9 Reflections and Key Takeaways

From Prompt Engineering to System Engineering: Through this deconstruction of OpenClaw-style architectures, we see that to build a commercial-grade Agent, optimizing Prompts alone has reached its limit. System stability depends on traditional software engineering: designing robust process isolation, data persistence, state polling, and IAM permission control. Prompts are merely the communication protocol between components, not the architecture itself.

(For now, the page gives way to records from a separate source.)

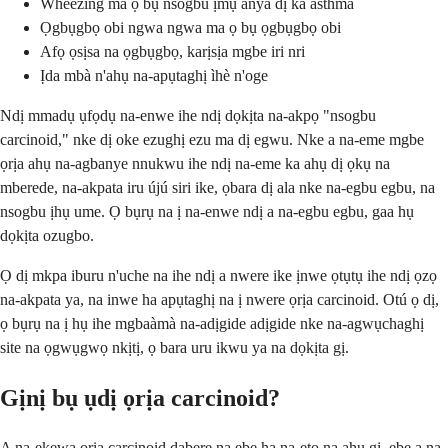
Wheezing ma ọ bụ nsogbu ịmụ anya dị ka asthma
Ọgbụgbọ obi ngwa ngwa ma ọ bụ ọgbụgbọ obi
Afọ ọsịsa na ọgbụgbọ, karịsịa mgbe iri nri
Ịda mbà n'ahụ na-apụtaghị ìhè n'oge
Ndị mmadụ ụfọdụ na-enwe ihe ndị dọkịta na-akpọ "nsogbu
carcinoid," nke dị oke ezughị ezu ma dị egwu. Nke a na-eme mgbe
ọrịa ahụ na-agbanye nnukwu ihe ndị na-eme ka ahụ dị ọkụ na
mberede, na-akpata iru újú siri ike, ọbara dị ala nke na-egbu egbu, na
nsogbu ịhụ ume. Ọ bụrụ na ị na-enwe ndị a na-egbu egbu, gaa hụ
dọkịta ozugbo.
Ọ dị mkpa iburu n'uche na ihe ndị a nwere ike ịnwe ọtụtụ ihe ndị ọzọ
na-akpata ya, na inwe ha apụtaghị na ị nwere ọrịa carcinoid. Otú ọ dị,
ọ bụrụ na ị hụ ihe mgbaàmà na-adịgide adịgide nke na-agwụchaghị
site na ọgwụgwọ nkịtị, ọ bara uru ikwu ya na dọkịta gị.
Gịnị bụ ụdị ọrịa carcinoid?
A na-ekewa ọrịa carcinoid dabere na ebe ha na-eto na ahụ gị, ebe a na-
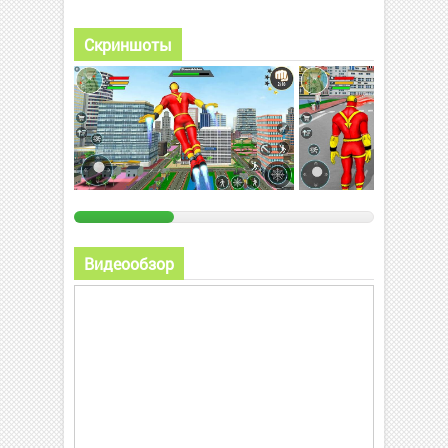
Скриншоты
Видеообзор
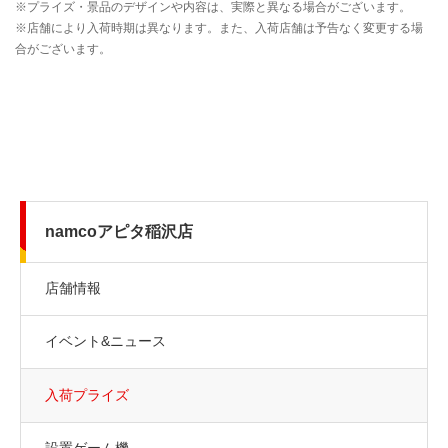
namcoアピタ稲沢店
店舗情報
イベント&ニュース
入荷プライズ
設置ゲーム機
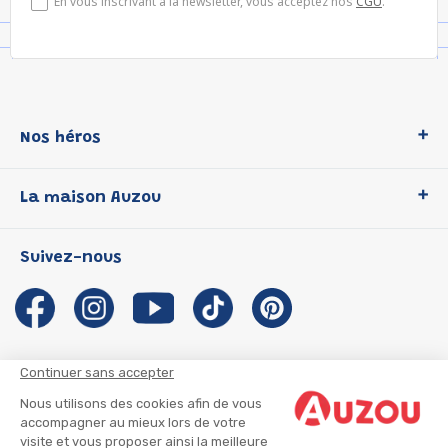
En vous inscrivant à la newsletter, vous acceptez nos
CGU
.
Nos héros
Loup
La maison Auzou
P'tit Loup
Les Héros du CP
Qui sommes-nous ?
Suivez-nous
Les Influenceuses
Notre histoire
Migali
Auzou s'engage
Petite Taupe
Auteurs et illustrateurs Auzou
Azuro
Nous rejoindre
Continuer sans accepter
Ma Boîte à Héros
Nous contacter
Nous utilisons des cookies afin de vous
CGU
Suivre mon colis
accompagner au mieux lors de votre
visite et vous proposer ainsi la meilleure
Infos consommateur
CGV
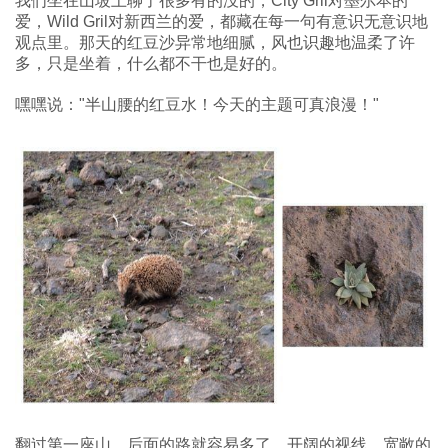
我们坐在山坡上聊了很多有的没的，City Gril对墨尔本的
爱，Wild Gril对新西兰的爱，都藏在每一句有意识无意识地
观点里。那天的红豆沙异常地细腻，风也识趣地温柔了许
多，只是坐着，什么都不干也是好的。
嘿嘿说："半山腰的红豆水！今天的主题可真浪漫！"
翻过第一座山，后面的路就容易多了。开阔的视线，宽敞的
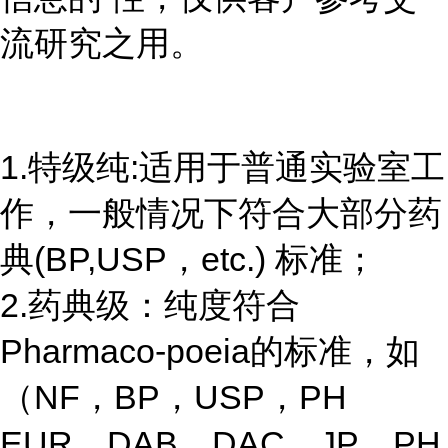
流研究之用。
1.特级纯:适用于普通实验室工
作，一般情况下符合大部分药
典(BP,USP，etc.) 标准；
2.药典级：纯度符合
Pharmaco-poeia的标准，如
（NF，BP，USP，PH
EUR，DAB，DAC，JP，PH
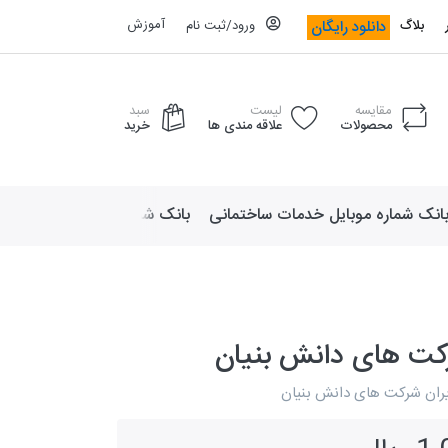
آموزش
دانلود رایگان
بلاگ
ورود/ثبت نام
مقایسه
لیست
سبد
محصولات
علاقه مندی ها
خرید
انک شماره موبایل خدمات ساختمانی
بانک شماره موبایل لوازم ورزش
کت های دانش بنیان
یران شرکت های دانش بنیان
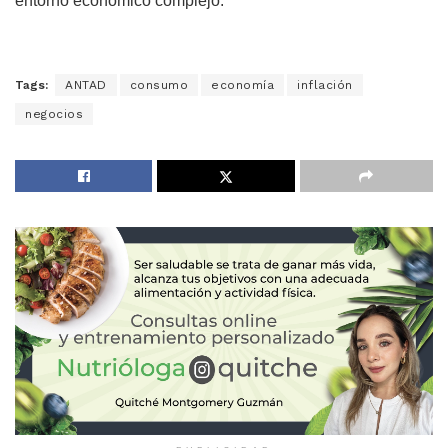
entorno económico complejo.
Tags:
ANTAD
consumo
economía
inflación
negocios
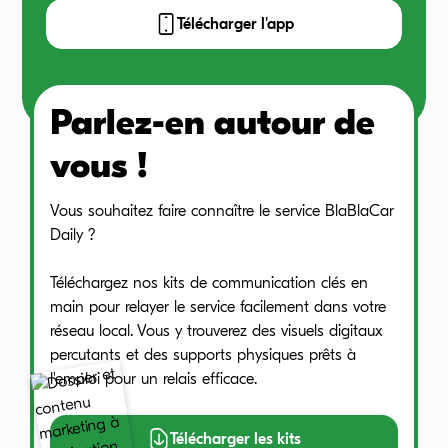
Télécharger l'app
Parlez-en autour de
vous !
Vous souhaitez faire connaître le service BlaBlaCar
Daily ?
Téléchargez nos kits de communication clés en
main pour relayer le service facilement dans votre
réseau local. Vous y trouverez des visuels digitaux
percutants et des supports physiques prêts à
l'emploi pour un relais efficace.
Télécharger les kits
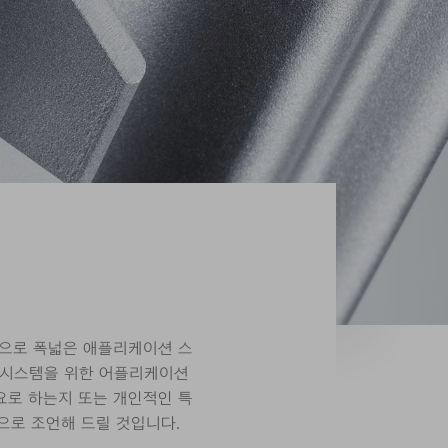
탕으로 폭넓은 애플리케이션 스
력 시스템을 위한 어플리케이션
요로 하는지 또는 개인적인 특
으로 조언해 드릴 것입니다.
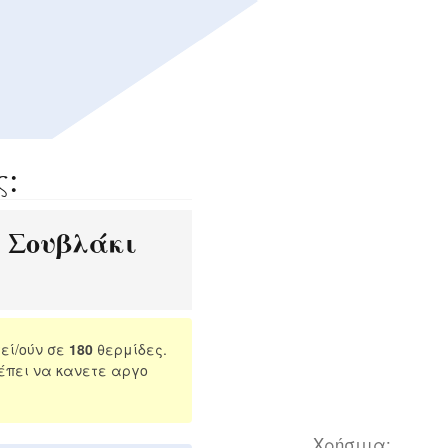
ς:
Σουβλάκι
:
εί/ούν σε
180
θερμίδες.
έπει να κανετε αργο
Χρήσιμα:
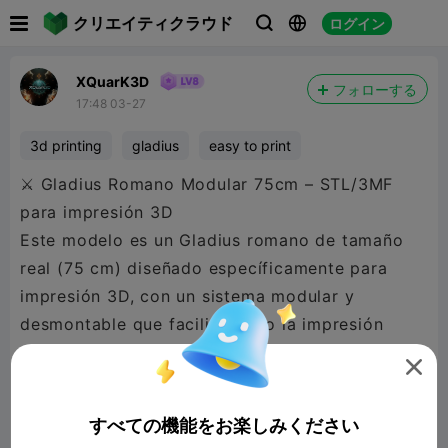

クリエイティクラウド
ログイン



XQuarK3D
フォローする
17:48 03-27
3d printing
gladius
easy to print
⚔️ Gladius Romano Modular 75cm – STL/3MF
para impresión 3D
Este modelo es un Gladius romano de tamaño
real (75 cm) diseñado específicamente para
impresión 3D, con un sistema modular y
desmontable que facilita tanto la impresión
como el montaje final.

El diseño está dividido en piezas con puntos de
unión mediante pivotes y orificios de encaje, lo
すべての機能をお楽しみください
que permite un ensamblaje sólido y preciso una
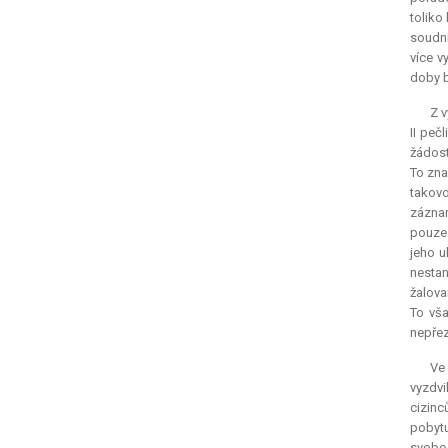
toliko
soudni
více v
doby b
Z v
II peč
žádost
To zna
takovo
záznam
pouze 
jeho u
nestan
žalova
To vša
nepře
Ve
vyzdvi
cizinc
pobytu
svobod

Extreme Squeezing of Cost and Compute: Given that Context Windows will always have physical limits, “Dynamic Context Management” is the true battlefield for Agent frameworks. Soft Trim, on-demand SKILL loading, and Tool Making (Logic Offloading) are all designed to squeeze the highest information density and execution accuracy out of a limited Token budget.
Embracing a Safety Philosophy for Non-deterministic Systems: Traditional software errors are predictable (Throw Exception), but LLM errors are creative and destructive. Facing an entity with “high intelligence, zero common sense, and Root access,” we cannot rely on moral codes or Prompt warnings. We must return to the basics of hardware and permission isolation, building a controlled sandbox where AI “can safely make mistakes or even cause chaos.” This is the only viable path toward fully automated workflows.